Data for processing>
━━━━━━━━━━━━━━━━━━━━
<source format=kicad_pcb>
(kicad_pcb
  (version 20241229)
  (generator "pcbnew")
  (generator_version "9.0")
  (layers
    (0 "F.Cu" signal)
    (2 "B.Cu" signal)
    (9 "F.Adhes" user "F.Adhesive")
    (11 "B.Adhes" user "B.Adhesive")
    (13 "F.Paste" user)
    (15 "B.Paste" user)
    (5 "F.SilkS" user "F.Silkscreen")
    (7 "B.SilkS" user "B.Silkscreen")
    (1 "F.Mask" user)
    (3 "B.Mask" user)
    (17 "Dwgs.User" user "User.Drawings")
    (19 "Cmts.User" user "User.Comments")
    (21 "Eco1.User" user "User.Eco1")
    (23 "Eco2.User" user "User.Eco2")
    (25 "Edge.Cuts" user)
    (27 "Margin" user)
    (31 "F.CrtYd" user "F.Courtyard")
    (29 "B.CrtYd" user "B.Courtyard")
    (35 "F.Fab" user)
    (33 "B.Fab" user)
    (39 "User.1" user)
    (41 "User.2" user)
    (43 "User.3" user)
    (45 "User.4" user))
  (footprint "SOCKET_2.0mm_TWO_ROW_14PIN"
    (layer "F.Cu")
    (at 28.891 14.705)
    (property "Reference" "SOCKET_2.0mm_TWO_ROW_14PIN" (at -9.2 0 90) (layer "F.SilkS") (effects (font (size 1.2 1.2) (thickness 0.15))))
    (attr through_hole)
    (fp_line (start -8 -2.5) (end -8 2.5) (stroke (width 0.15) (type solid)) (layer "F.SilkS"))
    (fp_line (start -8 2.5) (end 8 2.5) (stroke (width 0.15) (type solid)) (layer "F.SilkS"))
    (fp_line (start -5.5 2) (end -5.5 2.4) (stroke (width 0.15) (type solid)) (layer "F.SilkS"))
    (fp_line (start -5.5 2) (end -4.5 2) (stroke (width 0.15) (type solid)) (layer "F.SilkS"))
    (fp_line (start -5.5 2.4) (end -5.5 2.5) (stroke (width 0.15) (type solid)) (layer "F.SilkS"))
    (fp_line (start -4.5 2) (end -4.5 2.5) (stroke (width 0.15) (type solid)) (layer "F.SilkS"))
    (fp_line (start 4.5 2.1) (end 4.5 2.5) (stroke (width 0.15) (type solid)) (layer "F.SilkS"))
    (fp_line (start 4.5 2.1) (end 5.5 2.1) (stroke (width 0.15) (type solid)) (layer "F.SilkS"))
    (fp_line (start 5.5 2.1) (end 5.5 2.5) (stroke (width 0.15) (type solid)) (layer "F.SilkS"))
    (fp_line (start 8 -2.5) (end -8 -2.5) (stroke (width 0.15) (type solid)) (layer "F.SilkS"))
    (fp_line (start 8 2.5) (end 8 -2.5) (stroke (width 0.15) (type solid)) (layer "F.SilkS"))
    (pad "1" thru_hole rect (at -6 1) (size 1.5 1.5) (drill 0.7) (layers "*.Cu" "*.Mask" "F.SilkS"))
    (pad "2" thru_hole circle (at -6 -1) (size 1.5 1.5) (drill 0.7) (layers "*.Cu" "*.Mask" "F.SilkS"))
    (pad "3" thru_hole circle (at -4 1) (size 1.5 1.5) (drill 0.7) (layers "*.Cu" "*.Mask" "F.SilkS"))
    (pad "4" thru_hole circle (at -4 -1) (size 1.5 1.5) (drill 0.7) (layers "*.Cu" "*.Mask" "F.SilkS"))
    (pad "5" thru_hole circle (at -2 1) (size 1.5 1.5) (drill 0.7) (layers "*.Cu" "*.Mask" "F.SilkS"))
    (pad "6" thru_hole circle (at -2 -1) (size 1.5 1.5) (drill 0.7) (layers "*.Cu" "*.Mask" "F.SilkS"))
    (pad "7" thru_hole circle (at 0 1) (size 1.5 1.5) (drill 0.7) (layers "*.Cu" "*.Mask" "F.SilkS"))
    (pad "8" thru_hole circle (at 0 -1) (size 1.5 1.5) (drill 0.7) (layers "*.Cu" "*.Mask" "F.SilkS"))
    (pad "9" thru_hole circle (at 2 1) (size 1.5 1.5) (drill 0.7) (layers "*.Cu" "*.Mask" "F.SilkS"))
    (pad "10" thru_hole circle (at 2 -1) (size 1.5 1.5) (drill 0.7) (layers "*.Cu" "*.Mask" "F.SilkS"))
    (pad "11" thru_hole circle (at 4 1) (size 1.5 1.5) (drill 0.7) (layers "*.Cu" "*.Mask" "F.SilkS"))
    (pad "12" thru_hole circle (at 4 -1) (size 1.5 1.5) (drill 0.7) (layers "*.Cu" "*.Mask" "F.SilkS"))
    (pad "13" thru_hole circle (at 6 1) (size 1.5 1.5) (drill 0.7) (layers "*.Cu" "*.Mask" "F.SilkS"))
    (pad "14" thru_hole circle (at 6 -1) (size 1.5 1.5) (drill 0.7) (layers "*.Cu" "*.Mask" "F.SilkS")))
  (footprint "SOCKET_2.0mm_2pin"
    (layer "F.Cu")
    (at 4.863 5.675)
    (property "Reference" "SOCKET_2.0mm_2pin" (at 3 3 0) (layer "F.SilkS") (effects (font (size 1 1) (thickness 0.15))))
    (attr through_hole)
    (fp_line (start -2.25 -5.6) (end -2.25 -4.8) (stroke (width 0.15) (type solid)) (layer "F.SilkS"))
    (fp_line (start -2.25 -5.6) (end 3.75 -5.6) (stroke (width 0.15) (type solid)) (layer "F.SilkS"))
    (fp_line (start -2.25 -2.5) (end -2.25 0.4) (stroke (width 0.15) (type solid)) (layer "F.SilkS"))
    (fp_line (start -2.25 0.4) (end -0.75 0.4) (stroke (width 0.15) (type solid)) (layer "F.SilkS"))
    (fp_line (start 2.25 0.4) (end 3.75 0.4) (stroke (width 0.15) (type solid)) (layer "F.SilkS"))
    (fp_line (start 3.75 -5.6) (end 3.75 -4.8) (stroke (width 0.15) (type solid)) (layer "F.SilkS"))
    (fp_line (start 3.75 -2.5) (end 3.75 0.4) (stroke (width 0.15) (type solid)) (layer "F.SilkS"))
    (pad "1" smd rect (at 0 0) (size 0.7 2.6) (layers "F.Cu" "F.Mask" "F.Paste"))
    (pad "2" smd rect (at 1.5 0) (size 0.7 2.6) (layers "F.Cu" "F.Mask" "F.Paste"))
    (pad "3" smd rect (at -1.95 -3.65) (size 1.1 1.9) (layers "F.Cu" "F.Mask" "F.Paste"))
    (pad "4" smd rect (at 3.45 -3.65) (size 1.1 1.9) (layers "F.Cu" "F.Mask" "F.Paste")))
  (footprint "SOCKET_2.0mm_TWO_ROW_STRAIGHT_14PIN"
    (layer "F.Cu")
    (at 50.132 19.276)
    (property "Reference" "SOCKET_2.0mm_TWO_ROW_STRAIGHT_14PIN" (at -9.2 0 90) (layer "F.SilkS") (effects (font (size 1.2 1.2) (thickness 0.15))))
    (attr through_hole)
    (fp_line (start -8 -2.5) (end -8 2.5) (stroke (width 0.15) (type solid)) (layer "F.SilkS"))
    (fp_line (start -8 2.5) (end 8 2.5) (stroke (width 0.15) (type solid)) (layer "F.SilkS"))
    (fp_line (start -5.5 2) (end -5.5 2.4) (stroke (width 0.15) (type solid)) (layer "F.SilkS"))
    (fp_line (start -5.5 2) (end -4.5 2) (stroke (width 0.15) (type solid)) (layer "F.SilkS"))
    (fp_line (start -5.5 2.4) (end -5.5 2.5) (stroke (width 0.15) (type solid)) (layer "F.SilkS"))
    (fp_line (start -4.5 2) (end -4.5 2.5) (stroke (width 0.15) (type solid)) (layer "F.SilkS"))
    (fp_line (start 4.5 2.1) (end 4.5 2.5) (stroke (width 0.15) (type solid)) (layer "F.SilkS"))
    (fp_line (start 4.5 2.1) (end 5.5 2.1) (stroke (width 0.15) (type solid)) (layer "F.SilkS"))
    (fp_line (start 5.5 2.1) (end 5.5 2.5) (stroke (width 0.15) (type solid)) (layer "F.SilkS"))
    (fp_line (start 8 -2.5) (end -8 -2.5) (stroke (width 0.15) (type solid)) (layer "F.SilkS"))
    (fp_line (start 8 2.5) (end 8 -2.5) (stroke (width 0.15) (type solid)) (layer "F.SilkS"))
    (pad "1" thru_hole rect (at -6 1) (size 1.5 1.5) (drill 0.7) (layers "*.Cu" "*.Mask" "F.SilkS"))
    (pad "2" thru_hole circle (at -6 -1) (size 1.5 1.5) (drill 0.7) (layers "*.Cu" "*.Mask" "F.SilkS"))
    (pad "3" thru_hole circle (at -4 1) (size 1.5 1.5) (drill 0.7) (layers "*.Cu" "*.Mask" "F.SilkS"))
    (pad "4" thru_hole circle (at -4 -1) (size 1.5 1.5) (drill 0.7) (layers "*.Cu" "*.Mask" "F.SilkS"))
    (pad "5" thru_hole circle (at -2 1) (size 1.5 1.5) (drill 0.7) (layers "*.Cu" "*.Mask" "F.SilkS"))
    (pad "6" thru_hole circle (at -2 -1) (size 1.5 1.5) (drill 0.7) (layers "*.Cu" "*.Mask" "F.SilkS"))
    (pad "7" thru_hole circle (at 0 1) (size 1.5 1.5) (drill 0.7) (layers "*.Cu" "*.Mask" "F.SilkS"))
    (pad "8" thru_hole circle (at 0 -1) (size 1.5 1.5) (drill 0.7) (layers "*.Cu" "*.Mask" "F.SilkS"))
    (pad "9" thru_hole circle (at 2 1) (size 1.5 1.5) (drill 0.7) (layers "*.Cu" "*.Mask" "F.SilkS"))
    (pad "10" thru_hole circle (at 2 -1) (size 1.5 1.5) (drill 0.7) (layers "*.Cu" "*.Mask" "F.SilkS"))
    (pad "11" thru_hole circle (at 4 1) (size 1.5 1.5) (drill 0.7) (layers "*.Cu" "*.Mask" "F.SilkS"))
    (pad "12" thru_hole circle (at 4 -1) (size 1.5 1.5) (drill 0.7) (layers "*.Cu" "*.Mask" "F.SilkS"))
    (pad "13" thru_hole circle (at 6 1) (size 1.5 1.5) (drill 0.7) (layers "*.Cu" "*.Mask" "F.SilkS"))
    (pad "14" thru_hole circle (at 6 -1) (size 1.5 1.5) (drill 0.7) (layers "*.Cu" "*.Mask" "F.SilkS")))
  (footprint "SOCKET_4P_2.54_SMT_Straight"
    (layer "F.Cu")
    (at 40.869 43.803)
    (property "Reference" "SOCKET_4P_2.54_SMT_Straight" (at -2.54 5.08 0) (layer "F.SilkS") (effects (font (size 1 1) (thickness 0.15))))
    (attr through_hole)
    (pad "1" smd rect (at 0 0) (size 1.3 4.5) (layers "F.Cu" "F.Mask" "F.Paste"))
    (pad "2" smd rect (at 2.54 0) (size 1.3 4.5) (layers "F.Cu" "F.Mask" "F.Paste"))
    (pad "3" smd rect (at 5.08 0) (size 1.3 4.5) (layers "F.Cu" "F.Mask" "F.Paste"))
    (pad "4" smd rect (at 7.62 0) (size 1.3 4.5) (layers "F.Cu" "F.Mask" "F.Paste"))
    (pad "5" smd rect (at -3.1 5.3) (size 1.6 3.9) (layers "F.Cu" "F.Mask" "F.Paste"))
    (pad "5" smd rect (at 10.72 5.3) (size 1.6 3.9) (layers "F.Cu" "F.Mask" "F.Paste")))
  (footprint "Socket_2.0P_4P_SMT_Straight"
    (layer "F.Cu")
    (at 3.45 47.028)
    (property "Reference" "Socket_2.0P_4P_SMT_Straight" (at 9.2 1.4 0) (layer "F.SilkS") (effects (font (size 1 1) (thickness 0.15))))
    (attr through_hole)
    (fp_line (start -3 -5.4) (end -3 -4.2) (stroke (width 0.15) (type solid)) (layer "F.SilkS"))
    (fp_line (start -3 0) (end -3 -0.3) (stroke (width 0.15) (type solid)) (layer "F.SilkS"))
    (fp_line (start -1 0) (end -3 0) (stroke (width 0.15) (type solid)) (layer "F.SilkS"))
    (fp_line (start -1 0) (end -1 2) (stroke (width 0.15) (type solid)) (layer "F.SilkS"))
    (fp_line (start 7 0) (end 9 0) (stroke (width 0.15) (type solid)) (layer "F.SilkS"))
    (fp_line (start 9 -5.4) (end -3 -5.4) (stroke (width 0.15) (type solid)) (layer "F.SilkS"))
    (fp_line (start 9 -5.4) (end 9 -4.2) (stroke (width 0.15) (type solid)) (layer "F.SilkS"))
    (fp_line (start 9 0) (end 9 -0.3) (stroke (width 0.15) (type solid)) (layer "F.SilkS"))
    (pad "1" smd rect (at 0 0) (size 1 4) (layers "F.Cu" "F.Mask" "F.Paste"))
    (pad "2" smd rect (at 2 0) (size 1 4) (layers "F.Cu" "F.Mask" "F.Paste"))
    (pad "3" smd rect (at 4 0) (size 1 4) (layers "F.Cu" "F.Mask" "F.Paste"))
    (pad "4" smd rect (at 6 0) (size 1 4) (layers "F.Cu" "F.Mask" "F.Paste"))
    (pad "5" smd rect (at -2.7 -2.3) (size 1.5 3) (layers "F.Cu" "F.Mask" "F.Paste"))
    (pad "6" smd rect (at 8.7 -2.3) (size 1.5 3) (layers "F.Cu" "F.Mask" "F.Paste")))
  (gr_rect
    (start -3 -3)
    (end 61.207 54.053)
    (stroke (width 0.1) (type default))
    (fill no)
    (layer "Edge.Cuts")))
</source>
━━━━━━━━━━━━━━━━━━━━
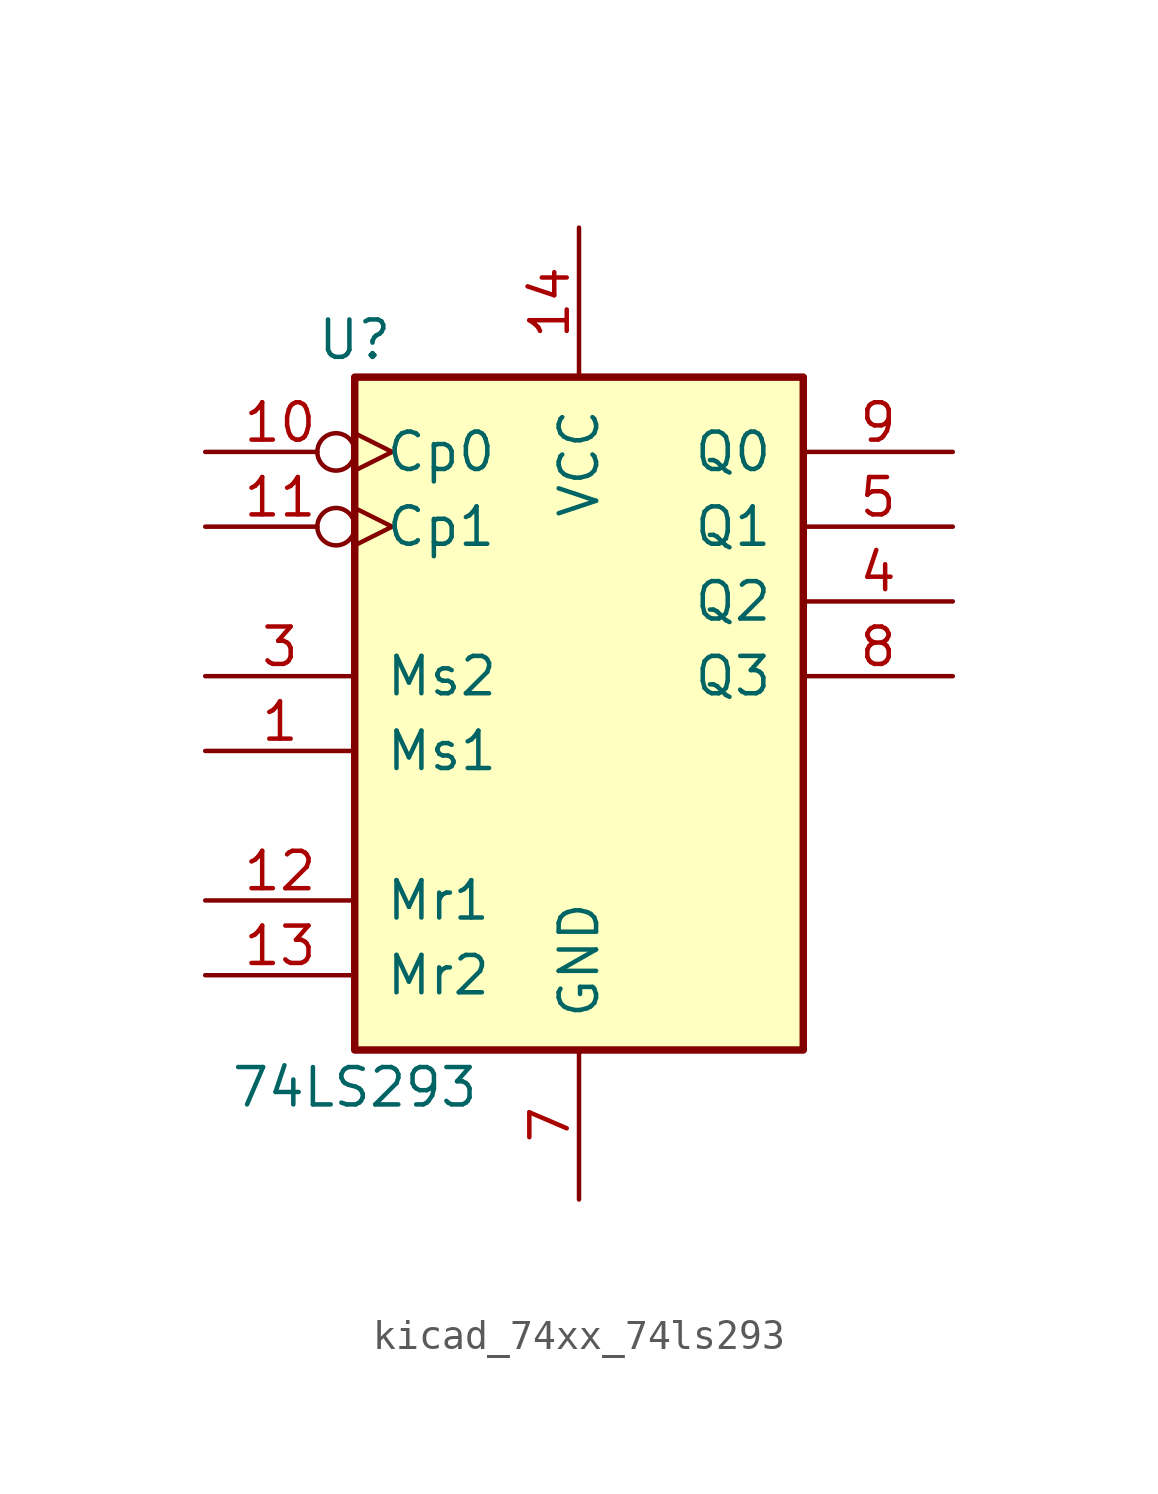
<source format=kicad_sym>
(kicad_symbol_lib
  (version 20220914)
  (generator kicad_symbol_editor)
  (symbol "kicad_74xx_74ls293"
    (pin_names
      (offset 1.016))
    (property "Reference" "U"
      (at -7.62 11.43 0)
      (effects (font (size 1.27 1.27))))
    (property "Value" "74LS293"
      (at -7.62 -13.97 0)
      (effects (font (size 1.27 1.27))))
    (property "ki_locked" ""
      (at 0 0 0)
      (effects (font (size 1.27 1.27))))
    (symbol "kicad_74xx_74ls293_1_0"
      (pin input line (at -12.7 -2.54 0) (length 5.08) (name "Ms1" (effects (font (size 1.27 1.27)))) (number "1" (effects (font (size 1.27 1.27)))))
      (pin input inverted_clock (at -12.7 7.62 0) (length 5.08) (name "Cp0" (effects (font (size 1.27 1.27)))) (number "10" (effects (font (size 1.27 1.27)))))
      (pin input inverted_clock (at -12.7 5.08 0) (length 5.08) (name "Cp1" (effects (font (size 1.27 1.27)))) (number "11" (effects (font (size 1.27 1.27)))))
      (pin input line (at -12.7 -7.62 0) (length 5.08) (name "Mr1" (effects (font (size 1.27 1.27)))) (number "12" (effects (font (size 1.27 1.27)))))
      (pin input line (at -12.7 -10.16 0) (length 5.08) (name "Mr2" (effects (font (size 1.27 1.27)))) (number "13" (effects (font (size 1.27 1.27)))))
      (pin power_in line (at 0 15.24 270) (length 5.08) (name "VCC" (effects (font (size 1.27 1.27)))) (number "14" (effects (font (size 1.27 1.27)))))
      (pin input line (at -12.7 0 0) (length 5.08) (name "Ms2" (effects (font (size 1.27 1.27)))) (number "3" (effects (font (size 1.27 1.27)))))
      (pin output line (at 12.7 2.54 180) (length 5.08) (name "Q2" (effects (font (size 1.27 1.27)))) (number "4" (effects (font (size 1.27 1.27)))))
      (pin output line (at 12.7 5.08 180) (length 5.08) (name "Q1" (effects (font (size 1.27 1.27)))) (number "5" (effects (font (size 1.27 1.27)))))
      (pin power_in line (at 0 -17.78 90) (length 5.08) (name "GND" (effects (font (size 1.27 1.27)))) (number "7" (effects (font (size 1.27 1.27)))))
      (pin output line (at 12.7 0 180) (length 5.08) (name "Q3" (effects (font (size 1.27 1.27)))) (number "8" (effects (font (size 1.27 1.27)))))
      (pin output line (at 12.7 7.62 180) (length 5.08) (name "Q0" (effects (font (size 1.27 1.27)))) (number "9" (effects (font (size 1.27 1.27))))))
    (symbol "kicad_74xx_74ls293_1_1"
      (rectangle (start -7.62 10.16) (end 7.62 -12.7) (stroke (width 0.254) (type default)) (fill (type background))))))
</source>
━━━━━━━━━━━━━━━━━━━━
Problem to work on> Search the entries for the string "Adhes". Copy every line that has it.

Solution>
    (9 "F.Adhes" user "F.Adhesive")
    (11 "B.Adhes" user "B.Adhesive")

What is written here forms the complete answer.